6. If the waiver is denied by the USCIS Service Center, the applicant would be subject to the current USCIS policy on issuance of a Notice to Appear, which commences removal proceedings. According to the November 7, 2011 USCIS memo titled “Revised Guidance for the Referral of Cases and Issuance of Notices to Appear (NTAs) in Cases Involving Inadmissible and Removable Aliens,” the USCIS will issue NTA’s when there is a finding of fraud in the record. The memo does not indicate if the nature of the fraud will be considered, but simply states upon a finding of fraud, an NTA will be issued. In addition, an NTA will be issued if the applicant is under investigation for, has been arrested for, or has been convicted of an “egregious public safety” crime. These include aggravated felonies, such as murder, rape, sexual abuse of a minor, firearms trafficking, crimes of violence for which a term of imprisonment for a year or more has been imposed, ransom, child pornography, alien smuggling, or offenses relating to peonage or slavery. In addition, NTAs will be issued to human rights violators and those where the alien reentered the United States after an order of removal subsequent to a conviction for a felony where an I-212 has not been approved.

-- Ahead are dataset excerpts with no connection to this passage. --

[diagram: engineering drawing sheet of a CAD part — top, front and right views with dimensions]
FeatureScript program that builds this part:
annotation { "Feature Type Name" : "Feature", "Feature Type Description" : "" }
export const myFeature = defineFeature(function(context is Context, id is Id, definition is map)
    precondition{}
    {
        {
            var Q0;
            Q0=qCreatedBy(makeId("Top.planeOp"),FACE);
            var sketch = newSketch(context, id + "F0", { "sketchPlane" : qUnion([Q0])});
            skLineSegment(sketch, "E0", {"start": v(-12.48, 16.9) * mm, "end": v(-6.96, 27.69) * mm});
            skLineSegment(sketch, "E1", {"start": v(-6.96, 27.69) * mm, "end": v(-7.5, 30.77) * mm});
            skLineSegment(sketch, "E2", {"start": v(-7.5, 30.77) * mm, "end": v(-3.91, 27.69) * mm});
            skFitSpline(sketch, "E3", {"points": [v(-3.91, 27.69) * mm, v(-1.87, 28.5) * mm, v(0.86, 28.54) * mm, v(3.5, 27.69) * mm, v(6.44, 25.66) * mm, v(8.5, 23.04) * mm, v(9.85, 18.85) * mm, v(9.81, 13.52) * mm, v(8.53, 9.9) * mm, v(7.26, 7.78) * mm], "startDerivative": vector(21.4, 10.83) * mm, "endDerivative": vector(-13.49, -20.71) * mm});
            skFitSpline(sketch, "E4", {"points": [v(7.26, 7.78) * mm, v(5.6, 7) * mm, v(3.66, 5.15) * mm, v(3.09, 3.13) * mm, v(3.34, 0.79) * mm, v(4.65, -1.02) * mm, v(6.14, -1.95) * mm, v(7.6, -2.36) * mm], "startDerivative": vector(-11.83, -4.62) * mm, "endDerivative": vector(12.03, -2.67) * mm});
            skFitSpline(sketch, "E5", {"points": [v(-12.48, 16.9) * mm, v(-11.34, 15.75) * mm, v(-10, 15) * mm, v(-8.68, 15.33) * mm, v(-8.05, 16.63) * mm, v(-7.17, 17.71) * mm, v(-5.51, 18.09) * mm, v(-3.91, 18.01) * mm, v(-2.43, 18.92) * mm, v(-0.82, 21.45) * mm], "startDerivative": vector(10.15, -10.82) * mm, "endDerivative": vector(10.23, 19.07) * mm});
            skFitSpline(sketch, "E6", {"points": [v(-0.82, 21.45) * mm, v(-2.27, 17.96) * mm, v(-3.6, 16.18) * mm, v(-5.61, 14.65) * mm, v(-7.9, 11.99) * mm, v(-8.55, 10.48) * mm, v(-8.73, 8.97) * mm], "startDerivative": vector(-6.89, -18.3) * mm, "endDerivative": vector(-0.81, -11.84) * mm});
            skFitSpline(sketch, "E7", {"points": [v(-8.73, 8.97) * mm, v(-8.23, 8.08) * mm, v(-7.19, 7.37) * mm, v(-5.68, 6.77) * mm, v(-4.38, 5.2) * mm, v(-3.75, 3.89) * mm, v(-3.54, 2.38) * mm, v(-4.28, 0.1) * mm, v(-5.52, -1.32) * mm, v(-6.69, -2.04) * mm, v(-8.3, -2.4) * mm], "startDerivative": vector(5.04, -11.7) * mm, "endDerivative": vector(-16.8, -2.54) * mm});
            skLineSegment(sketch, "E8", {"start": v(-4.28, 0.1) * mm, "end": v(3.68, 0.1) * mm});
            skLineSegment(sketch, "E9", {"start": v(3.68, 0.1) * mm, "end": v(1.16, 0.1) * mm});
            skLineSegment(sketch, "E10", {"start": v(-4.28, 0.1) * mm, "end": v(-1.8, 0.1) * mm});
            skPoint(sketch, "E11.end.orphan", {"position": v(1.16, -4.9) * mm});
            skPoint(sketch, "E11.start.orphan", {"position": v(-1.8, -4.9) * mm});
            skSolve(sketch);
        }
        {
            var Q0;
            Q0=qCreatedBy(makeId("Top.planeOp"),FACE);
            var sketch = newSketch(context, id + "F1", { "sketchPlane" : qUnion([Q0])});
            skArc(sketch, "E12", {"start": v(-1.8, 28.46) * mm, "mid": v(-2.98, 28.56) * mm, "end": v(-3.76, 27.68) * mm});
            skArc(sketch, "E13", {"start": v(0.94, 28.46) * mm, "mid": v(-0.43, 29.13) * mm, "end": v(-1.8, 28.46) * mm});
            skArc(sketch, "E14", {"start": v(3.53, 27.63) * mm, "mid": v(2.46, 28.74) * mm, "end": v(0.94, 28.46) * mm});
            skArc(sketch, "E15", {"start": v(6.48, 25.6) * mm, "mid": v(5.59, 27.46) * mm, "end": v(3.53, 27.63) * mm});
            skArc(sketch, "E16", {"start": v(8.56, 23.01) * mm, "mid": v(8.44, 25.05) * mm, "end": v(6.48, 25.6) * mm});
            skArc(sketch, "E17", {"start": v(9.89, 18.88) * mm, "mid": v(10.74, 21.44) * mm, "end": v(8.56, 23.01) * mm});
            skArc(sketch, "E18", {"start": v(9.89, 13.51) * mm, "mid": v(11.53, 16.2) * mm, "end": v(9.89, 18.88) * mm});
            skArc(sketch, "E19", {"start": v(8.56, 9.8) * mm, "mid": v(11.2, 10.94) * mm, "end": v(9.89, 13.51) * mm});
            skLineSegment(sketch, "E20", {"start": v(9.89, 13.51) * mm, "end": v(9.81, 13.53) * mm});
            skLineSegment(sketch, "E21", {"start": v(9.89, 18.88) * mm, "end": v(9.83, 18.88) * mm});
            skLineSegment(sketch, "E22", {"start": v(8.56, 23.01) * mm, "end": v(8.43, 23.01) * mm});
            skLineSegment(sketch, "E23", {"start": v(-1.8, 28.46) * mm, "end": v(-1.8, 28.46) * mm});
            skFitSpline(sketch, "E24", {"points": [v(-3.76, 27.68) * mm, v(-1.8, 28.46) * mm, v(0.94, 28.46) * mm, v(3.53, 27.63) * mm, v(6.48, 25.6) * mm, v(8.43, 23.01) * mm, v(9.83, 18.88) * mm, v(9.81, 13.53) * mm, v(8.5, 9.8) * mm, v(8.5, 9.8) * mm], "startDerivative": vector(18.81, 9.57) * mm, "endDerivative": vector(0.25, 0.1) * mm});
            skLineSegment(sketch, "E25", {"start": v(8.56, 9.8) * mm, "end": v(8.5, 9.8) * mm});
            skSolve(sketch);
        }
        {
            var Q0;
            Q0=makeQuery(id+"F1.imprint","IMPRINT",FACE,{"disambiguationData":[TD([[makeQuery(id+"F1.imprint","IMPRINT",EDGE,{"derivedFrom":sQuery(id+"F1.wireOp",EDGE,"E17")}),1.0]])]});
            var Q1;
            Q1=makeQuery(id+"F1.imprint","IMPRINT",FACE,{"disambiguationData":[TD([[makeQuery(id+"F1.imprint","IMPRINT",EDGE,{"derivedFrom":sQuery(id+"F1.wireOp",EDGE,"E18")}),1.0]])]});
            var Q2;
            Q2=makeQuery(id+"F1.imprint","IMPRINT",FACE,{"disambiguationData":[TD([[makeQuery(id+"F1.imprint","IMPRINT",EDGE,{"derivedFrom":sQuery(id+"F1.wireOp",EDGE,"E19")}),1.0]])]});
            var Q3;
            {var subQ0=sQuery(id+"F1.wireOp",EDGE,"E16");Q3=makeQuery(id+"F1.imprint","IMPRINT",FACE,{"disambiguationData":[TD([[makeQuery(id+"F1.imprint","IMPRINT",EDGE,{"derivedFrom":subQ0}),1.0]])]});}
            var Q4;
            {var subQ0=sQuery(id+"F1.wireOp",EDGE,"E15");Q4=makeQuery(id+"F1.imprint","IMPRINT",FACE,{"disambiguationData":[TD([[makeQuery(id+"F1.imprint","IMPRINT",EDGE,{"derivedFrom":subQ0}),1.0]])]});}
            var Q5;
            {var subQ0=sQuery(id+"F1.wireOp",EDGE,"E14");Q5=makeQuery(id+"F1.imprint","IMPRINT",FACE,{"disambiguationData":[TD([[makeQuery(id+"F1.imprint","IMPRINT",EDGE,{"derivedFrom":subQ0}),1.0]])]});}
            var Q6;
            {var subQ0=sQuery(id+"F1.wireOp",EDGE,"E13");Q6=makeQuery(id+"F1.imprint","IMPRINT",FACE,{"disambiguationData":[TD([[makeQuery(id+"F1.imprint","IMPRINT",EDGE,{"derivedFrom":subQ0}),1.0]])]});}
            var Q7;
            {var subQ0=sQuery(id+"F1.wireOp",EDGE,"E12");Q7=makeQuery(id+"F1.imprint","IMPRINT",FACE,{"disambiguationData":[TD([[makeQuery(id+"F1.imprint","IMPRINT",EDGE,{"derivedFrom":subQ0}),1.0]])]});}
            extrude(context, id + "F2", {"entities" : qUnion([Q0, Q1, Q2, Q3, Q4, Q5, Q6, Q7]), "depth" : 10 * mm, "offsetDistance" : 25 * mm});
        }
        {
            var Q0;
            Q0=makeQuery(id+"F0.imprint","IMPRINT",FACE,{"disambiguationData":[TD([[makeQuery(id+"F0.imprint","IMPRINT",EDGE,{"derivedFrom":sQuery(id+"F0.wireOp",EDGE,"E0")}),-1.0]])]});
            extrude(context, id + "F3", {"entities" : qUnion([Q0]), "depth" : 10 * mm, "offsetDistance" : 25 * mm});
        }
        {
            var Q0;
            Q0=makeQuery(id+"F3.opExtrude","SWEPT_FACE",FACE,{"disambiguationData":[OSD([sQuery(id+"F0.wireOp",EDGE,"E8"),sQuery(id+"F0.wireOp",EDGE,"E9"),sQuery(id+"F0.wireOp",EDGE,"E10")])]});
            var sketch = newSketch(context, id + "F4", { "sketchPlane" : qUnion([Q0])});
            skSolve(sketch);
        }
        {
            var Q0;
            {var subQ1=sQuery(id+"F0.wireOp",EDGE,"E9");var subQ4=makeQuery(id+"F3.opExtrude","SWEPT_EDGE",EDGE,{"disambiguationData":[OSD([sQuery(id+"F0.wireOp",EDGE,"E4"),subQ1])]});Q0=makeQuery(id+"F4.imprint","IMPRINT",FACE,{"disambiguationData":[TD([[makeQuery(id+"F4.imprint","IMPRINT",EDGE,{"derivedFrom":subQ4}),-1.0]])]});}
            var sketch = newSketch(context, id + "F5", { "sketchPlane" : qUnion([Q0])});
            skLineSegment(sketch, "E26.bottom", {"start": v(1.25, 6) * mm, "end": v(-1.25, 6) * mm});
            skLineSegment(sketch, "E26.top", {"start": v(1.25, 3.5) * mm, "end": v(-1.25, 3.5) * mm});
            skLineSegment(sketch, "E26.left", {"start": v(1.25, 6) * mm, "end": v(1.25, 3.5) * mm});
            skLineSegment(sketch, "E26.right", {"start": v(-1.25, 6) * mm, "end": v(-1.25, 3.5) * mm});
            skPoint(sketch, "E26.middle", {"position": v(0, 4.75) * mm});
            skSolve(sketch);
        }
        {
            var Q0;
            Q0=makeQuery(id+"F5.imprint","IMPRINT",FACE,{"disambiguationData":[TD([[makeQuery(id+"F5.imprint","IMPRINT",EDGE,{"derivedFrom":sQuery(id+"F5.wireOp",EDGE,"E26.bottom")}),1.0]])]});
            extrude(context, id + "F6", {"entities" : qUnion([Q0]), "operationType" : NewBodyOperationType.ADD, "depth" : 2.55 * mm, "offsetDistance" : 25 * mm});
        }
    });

In the case of non-egregious public safety criminal cases, the USCIS will complete adjudication of the waiver and refer the case to Immigration and Custom Enforcement (ICE). ICE will then decide whether or not to issue an NTA. It will make its decision based on the “totality of the circumstances” and existing priorities and guidelines on the exercise of prosecutorial discretion. The totality of the circumstances includes factors such as the severity of the crime, time since the crime was committed, additional criminal conduct, evidence of rehabilitation, immigration history, length of presence in the United States, and contributions to society. The USCIS will not issue an NTA if ICE declines to do so.
Therefore, in the routine case involving an applicant with no serious criminal conduct, if the waiver for unlawful presence is denied, the applicant will not be put into immigration proceedings. However, practitioners will need to screen their clients well to determine if they are subject to any other grounds of inadmissibility, including prior orders of deportation.

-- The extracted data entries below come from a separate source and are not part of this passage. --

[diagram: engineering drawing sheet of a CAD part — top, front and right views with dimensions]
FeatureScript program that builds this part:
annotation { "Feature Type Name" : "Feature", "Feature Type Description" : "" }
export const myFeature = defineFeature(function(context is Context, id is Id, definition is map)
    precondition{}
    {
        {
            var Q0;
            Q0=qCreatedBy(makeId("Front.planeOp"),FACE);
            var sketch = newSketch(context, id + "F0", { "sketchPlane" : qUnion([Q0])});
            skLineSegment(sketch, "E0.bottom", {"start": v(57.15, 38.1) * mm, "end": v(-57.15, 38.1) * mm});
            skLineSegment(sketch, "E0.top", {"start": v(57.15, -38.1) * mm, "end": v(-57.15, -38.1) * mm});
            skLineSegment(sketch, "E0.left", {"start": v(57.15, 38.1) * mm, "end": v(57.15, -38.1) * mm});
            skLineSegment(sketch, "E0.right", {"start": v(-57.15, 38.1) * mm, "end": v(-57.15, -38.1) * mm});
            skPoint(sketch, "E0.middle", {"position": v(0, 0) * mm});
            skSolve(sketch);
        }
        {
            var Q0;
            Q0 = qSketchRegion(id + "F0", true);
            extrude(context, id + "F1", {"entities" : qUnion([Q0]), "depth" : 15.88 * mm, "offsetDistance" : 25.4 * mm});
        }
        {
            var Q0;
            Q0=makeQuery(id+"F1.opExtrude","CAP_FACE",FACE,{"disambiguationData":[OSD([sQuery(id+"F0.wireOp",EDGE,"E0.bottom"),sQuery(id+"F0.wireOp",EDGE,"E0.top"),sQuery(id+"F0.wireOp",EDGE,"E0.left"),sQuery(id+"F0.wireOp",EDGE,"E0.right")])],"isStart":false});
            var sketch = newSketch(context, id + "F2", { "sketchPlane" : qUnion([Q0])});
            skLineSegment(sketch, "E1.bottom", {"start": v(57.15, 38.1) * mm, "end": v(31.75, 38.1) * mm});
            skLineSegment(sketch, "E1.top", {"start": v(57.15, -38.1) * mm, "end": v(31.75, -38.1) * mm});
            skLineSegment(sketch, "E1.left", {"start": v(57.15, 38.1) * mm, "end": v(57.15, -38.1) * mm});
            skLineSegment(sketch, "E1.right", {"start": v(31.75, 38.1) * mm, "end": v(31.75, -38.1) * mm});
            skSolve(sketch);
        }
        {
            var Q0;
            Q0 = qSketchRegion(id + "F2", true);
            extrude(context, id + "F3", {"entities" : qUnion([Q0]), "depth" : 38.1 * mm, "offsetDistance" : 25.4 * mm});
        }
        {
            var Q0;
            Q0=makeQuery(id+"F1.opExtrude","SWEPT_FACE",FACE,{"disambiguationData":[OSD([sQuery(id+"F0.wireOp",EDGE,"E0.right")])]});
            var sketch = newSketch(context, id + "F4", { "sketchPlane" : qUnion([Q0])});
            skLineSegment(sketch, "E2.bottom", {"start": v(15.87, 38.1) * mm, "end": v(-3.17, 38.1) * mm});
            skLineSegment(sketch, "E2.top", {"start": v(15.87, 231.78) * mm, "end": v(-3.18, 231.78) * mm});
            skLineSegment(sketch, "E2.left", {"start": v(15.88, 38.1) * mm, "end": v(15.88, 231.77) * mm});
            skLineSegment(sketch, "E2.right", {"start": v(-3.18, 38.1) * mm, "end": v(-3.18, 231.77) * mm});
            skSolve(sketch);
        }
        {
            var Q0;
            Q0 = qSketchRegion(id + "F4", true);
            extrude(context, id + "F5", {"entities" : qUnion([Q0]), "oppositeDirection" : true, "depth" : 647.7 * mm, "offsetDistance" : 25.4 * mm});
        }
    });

7. The proposed change does not affect current requirements for eligibility for the waiver of unlawful presence, nor does it modify the standard of extreme hardship to a U.S. citizen spouse or parent. Those applicants who are provisionally approved would still have to consular process if they are not otherwise eligible for adjustment of status. The proposed change would not affect pending waiver applications. In other words, those who have left the country and are waiting abroad for their waiver to be approved by the USCIS will be subject to the current procedure. This change, however, will likely discourage those immediate relatives who are in the consular process pipeline and will be scheduled for an immigrant visa soon from proceeding abroad if they would be eligible for this pre-adjudication process.